Media indulge AFP red-tagging in the midst of the pandemic
NOT EVEN a raging pandemic has stopped the military’s red-tagging. Already severely challenged by the difficulties of remote teaching, the universities are being further targeted by the Duterte quasi-military regime.
On January 18, the Philippine Collegian, theUniversity of the Philippines’ (UP) student publication, reported on its social media accounts that Defense Secretary Delfin Lorenzana had unilaterally terminated a 31-year-old agreement between the UP and the DND. Mainstream media picked up the development online, getting Lorenzana’s confirmation two hours after the news broke.
Signed in 1989 by then UP President Jose Abueva and then Defense secretary Fidel Ramos, the agreement prohibits the entry of military and police forces in any UP campus without prior coordination with university officials. Lorenzana’s reason for termination was UP’s supposedly being a recruitment center for the Communist Party of the Philippines (CPP) and the New People’s Army (NPA), for which he presented no proof.

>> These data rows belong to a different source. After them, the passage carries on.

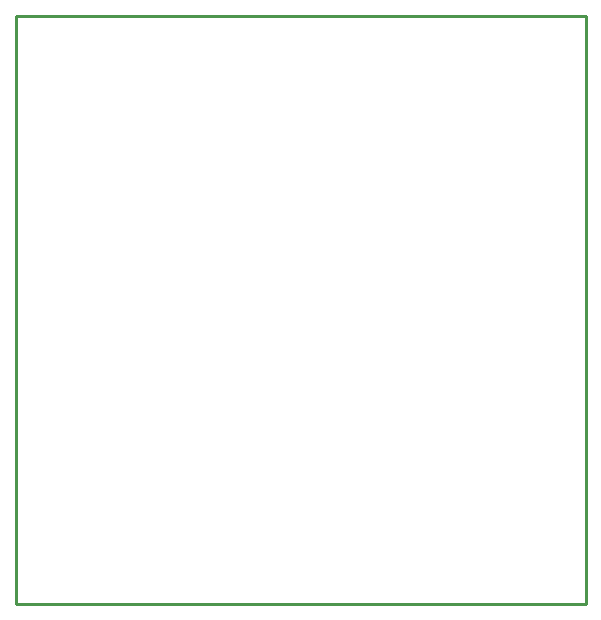
<source format=gko>
G04 Layer_Color=16711935*
%FSAX24Y24*%
%MOIN*%
G70*
G01*
G75*
%ADD10C,0.0100*%
D10*
X034000Y057000D02*
X053000D01*
X034000Y037400D02*
Y057000D01*
X053000Y037400D02*
Y057000D01*
X034000Y037400D02*
X053000D01*
M02*

</source>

The cancellation of the accord was only the beginning of a series of allegations by the military against UP students, some UP alumni, and more than 30 public and private universities it has tagged as recruitment hubs for the CPP-NPA. The police topped this absurdity by claiming, as usual without any proof, that the university is manufacturing shabu in a laboratory and that Brgy. UP Campus is a hotspot for crime.
For almost two weeks, reporters followed the military’s lead, getting the sides of the accused presumably to be fair in the coverage. But given the very real danger posed by red-baiting against the lives of faculty, students and staff, media held back from presenting the absurdity of the AFP’s claims, starting with the simple fact that the pandemic has pushed schools to operate online.
CMFR monitored the coverage of four primetime newscasts (ABS-CBN 2’s TV Patrol, GMA-7’s 24 Oras, TV5’s Frontline Pilipinas and CNN Philippines’ News Night), six Manila-based broadsheets (Philippine Daily Inquirer, The Philippine Star, Manila Bulletin, Daily Tribune, The Manila Times, Manila Standard), the counterpart websites of these channels and broadsheets, and selected independent news sites from January 19 to 29, 2021.
Missing in the coverage
One would think that the billions-worth of intelligence funds at the disposal of the AFP and PNP would have yielded believable, if not indisputable results. They have gotten away with the red-tagging spree for so long, and some of those wrongly identified as communist or terrorist have been killed.
This significant context, the background that provides the bigger picture than the exchange of statements about communists in UP, was lost to the media. Reports based on news conventions treated the termination of the UP-DND accord as an event disconnected from other developments. Journalists got reactions from the academe, the legal community and even lawmakers without letting go of the string of statements from the military about the universities’ role in the armed movement, no matter how questionable or downright ridiculous they were. Coverage was fixated on the cycle of accusations and denials, set up successfully by military sources.
The media did not include in their coverage the necessary background on the current state of the NPA and to raise questions about the need for an intensified anti-communist campaign at present. There are enough documents and sources to establish that the communist armed insurgency is dwindling, as military officials themselves claim.
Another distraction
The press gave the brouhaha enough attention, but did not raise questions about the basis of the military’s actions and to present these as a pointless distraction from more important priorities and the more immediate needs of a country undergoing a dire crisis. Why is the AFP checking schools for NPA recruitment now, when everyone is working and studying from home? Netizens have readily pointed out the disconnect, but journalists did not adopt the same critical lens in reporting the news.
Inquirer’s January 22 editorial correctly observed that Lorenzana’s unilateral termination “smacks of yet more diversion and repression,” as public sentiment has been pointing to the regime’s inept handling of the COVID-19 pandemic. Responding as well to other issues of corruption and impunity, “Young Filipinos — UP students, particularly — have been among the fiercest, most vocal objectors,” the Inquirer said.
Lourd de Veyra in Frontline Pilipinas went further with a scathing commentary highlighting the hypocrisy of the AFP: one, in avoiding Philippine waters that are being occupied by China; and two, in forgetting how its ranks have produced coup plotters who, much like armed revolutionaries, had tried to topple incumbent administrations. De Veyra reminded everyone that some of them are now occupying executive positions.
Instead of doing their part to alleviate the COVID-19 affliction, the security and armed forces have added to the burdens that citizens must bear, threatening the fundamental freedoms the government is sworn to protect. What is even more disappointing is that the media indulged the government, letting pass its follies and its failures.